Regarding EFL, computers and the Web can provide a variety of benefits. But Japanese people do not like to feel isolated, and the origin of computer use as a human-machine interaction has reinforced such a stereotype about learning with computers. They need to find out how computers can promote social interaction and widen one's circle. Interactive and communicative activities need to be stressed for their online learning. If not, some Asian ESL or EFL students may revert to authoritarian assumptions considering the competitive way they were previously graded. As Japanese people are cooperative and prefer collaborative work in a group, Web projects or a learning-management system can be leveraged to foster a sense of community.
East Asian students tend not to be familiar with a democratic educational environment where everyone can freely speak out. Therefore they may not readily appreciate the value of a venue like a discussion board. Self-conscious about how they are perceived by others, their questions and opinions may be geared to building relationships rather than expressing unique ideas. They tend to be reserved with people they do not know well, and they assume a power relationship with the teacher as an authority, so they may avoid the possible offense of even asking questions that they do have. So the Western teacher or conversation partner should not take equal status for granted but take the heritage of non-Westerners into account before encouraging them to feel empowered and free to show their real selves.
Chinese people reportedly rely more on visual cues in a social context to communicate with others, Komiyama continues. As Japanese people are also sensitive to context, virtual learning environments can present a particular challenge to these learners. When their English ability is also limited, this argues for asynchronous over synchronous online activities.

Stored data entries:
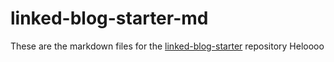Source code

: # linked-blog-starter-md
These are the markdown files for the [linked-blog-starter](https://github.com/matthewwong525/linked-blog-starter) repository
Heloooo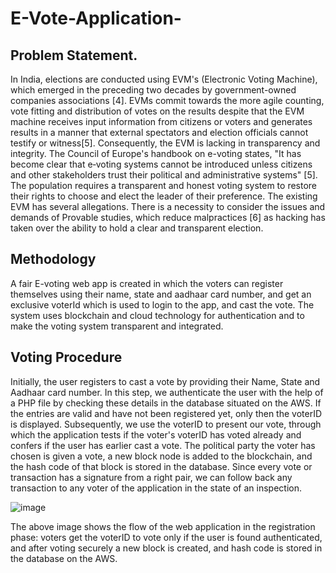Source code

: # E-Vote-Application-

## Problem Statement.

In India, elections are conducted using EVM's (Electronic Voting Machine), which emerged in the preceding two decades by government-owned companies associations [4]. EVMs commit towards the more agile counting, vote fitting and distribution of votes on the results despite that the EVM machine receives input information from citizens or voters and generates results in a manner that external spectators and election officials cannot testify or witness[5]. Consequently, the EVM is lacking in transparency and integrity.
The Council of Europe's handbook on e-voting states, "It has become clear that e‑voting systems cannot be introduced unless citizens and other stakeholders trust their political and administrative systems" [5]. The population requires a transparent and honest voting system to restore their rights to choose and elect the leader of their preference. The existing EVM has several allegations. There is a necessity to consider the issues and demands of Provable studies, which reduce malpractices [6] as hacking has taken over the ability to hold a clear and transparent election.


## Methodology 

A fair E-voting web app is created in which the voters can register themselves using their name, state and aadhaar card number, and get an exclusive voterId which is used to login to the app, and cast the vote. The system uses blockchain and cloud technology for authentication and to make the voting system transparent and integrated.

## Voting Procedure

Initially, the user registers to cast a vote by providing their Name, State and Aadhaar card number. In this step, we authenticate the user with the help of a PHP file by checking these details in the database situated on the AWS. If the entries are valid and have not been registered yet, only then the voterID is displayed.
Subsequently, we use the voterID to present our vote, through which the application tests if the voter's voterID has voted already and confers if the user has earlier cast a vote. The political party the voter has chosen is given a vote, a new block node is added to the blockchain, and the hash code of that block is stored in the database. Since every vote or transaction has a signature from a right pair, we can follow back any transaction to any voter of the application in the state of an inspection.

![image](https://user-images.githubusercontent.com/52815570/147461970-4a298e62-85b6-4a3c-b92d-ac28d58cffef.png)

The above image shows the flow of the web application in the registration phase: voters get the voterID to vote only if the user is found authenticated, and after voting securely a new block is created, and hash code is stored in the database on the AWS.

- Written task 1
Answer these questions about the text on online English learning:
(a) What kind of work do Japanese people prefer?
(b) Whom do East Asian students assume a power relationship with?
(c) When English ability is limited, which kind of online activities does the text argue for?
- Written task 2
Please copy the text on online English learning between "East Asian students" and "their real selves.", inclusive.
These records were taken from a separate source.

- Problem solution 1
(a) Collaborative work in a group.
(b) The teacher, as an authority.
(c) Asynchronous activities over synchronous ones.

- Problem solution 2
East Asian students tend not to be familiar with a democratic educational environment where everyone can freely speak out. Therefore they may not readily appreciate the value of a venue like a discussion board. Self-conscious about how they are perceived by others, their questions and opinions may be geared to building relationships rather than expressing unique ideas. They tend to be reserved with people they do not know well, and they assume a power relationship with the teacher as an authority, so they may avoid the possible offense of even asking questions that they do have. So the Western teacher or conversation partner should not take equal status for granted but take the heritage of non-Westerners into account before encouraging them to feel empowered and free to show their real selves.